Instruction
Copy out the material from its first line through the line containing "grace à un montage fluide", with both ends included.

(Items in a dataset)
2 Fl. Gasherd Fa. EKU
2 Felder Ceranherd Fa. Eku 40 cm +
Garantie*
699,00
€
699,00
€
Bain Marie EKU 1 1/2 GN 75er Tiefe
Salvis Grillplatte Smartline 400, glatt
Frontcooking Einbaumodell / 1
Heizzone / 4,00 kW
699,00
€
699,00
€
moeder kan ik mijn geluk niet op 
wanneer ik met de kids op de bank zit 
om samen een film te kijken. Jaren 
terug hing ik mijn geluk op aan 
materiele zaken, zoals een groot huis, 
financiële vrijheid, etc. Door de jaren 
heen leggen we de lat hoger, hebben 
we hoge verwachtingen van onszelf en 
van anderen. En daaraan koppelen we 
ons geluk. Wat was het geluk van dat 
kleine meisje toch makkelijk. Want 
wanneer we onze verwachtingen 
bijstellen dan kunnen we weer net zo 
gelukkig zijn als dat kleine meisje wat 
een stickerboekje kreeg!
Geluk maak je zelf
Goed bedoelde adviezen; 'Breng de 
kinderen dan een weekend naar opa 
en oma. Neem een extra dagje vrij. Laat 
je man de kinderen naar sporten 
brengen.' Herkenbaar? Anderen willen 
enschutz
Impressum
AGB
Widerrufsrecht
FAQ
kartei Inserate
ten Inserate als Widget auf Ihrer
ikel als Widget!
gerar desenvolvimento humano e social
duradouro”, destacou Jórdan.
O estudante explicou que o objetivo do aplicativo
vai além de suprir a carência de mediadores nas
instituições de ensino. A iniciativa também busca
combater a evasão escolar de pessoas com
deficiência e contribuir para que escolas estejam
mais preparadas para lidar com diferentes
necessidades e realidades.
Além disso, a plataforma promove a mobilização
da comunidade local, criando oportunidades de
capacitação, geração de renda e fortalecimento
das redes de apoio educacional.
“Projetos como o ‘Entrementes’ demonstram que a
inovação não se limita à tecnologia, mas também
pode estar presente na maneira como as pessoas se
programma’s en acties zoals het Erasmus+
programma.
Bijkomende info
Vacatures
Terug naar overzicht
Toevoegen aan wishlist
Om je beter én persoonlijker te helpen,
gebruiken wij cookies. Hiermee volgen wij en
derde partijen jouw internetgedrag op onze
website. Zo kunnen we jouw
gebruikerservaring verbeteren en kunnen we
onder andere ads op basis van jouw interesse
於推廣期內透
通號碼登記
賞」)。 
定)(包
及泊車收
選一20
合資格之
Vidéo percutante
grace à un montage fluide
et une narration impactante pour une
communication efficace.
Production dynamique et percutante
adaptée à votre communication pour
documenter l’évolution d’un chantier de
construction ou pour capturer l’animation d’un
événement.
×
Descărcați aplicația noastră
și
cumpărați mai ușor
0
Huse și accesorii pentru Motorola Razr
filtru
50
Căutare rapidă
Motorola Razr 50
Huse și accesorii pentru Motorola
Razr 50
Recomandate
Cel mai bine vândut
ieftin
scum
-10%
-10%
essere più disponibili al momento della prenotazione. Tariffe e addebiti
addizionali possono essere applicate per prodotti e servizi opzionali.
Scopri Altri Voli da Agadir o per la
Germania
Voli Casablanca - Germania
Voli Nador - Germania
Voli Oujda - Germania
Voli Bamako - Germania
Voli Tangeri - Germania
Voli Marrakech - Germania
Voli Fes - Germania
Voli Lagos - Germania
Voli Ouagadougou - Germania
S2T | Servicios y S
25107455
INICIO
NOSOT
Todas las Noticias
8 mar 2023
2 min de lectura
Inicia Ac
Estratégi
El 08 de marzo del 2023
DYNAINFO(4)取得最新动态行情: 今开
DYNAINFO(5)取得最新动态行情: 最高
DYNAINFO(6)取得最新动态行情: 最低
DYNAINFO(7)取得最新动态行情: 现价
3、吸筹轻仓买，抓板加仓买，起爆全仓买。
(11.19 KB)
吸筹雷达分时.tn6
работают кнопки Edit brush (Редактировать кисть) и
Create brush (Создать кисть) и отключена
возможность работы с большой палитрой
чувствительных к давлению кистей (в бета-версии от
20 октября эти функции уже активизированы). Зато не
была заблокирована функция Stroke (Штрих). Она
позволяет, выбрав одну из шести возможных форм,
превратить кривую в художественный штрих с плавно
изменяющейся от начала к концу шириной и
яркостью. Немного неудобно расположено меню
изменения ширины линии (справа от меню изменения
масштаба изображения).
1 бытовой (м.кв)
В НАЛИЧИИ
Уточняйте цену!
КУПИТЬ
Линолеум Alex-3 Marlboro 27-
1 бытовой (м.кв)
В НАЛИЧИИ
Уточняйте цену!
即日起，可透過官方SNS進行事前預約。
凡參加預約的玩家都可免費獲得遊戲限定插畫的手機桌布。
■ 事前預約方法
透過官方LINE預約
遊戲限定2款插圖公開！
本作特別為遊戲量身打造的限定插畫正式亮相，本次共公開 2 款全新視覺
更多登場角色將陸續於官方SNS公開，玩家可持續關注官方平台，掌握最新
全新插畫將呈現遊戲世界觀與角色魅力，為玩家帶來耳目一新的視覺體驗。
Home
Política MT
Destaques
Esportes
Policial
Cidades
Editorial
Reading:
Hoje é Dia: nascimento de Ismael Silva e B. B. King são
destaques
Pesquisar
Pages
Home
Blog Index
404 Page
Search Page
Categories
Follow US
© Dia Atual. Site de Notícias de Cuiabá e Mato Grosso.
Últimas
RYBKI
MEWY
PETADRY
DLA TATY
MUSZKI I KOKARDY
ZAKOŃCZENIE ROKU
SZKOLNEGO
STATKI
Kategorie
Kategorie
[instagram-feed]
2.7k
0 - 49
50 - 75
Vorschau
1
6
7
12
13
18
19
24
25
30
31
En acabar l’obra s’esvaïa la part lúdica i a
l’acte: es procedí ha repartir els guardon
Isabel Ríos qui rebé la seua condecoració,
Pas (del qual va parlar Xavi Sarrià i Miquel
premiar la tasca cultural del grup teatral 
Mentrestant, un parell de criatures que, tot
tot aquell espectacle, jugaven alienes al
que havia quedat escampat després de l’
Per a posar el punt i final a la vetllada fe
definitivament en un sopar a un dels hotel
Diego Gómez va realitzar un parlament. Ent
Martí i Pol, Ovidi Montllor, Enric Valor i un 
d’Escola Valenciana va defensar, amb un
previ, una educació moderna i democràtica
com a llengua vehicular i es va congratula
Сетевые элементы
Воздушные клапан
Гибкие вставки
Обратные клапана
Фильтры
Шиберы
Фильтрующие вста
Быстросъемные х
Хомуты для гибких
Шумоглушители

Answer section
2 Fl. Gasherd Fa. EKU
2 Felder Ceranherd Fa. Eku 40 cm +
Garantie*
699,00
€
699,00
€
Bain Marie EKU 1 1/2 GN 75er Tiefe
Salvis Grillplatte Smartline 400, glatt
Frontcooking Einbaumodell / 1
Heizzone / 4,00 kW
699,00
€
699,00
€
moeder kan ik mijn geluk niet op 
wanneer ik met de kids op de bank zit 
om samen een film te kijken. Jaren 
terug hing ik mijn geluk op aan 
materiele zaken, zoals een groot huis, 
financiële vrijheid, etc. Door de jaren 
heen leggen we de lat hoger, hebben 
we hoge verwachtingen van onszelf en 
van anderen. En daaraan koppelen we 
ons geluk. Wat was het geluk van dat 
kleine meisje toch makkelijk. Want 
wanneer we onze verwachtingen 
bijstellen dan kunnen we weer net zo 
gelukkig zijn als dat kleine meisje wat 
een stickerboekje kreeg!
Geluk maak je zelf
Goed bedoelde adviezen; 'Breng de 
kinderen dan een weekend naar opa 
en oma. Neem een extra dagje vrij. Laat 
je man de kinderen naar sporten 
brengen.' Herkenbaar? Anderen willen 
enschutz
Impressum
AGB
Widerrufsrecht
FAQ
kartei Inserate
ten Inserate als Widget auf Ihrer
ikel als Widget!
gerar desenvolvimento humano e social
duradouro”, destacou Jórdan.
O estudante explicou que o objetivo do aplicativo
vai além de suprir a carência de mediadores nas
instituições de ensino. A iniciativa também busca
combater a evasão escolar de pessoas com
deficiência e contribuir para que escolas estejam
mais preparadas para lidar com diferentes
necessidades e realidades.
Além disso, a plataforma promove a mobilização
da comunidade local, criando oportunidades de
capacitação, geração de renda e fortalecimento
das redes de apoio educacional.
“Projetos como o ‘Entrementes’ demonstram que a
inovação não se limita à tecnologia, mas também
pode estar presente na maneira como as pessoas se
programma’s en acties zoals het Erasmus+
programma.
Bijkomende info
Vacatures
Terug naar overzicht
Toevoegen aan wishlist
Om je beter én persoonlijker te helpen,
gebruiken wij cookies. Hiermee volgen wij en
derde partijen jouw internetgedrag op onze
website. Zo kunnen we jouw
gebruikerservaring verbeteren en kunnen we
onder andere ads op basis van jouw interesse
於推廣期內透
通號碼登記
賞」)。 
定)(包
及泊車收
選一20
合資格之
Vidéo percutante
grace à un montage fluide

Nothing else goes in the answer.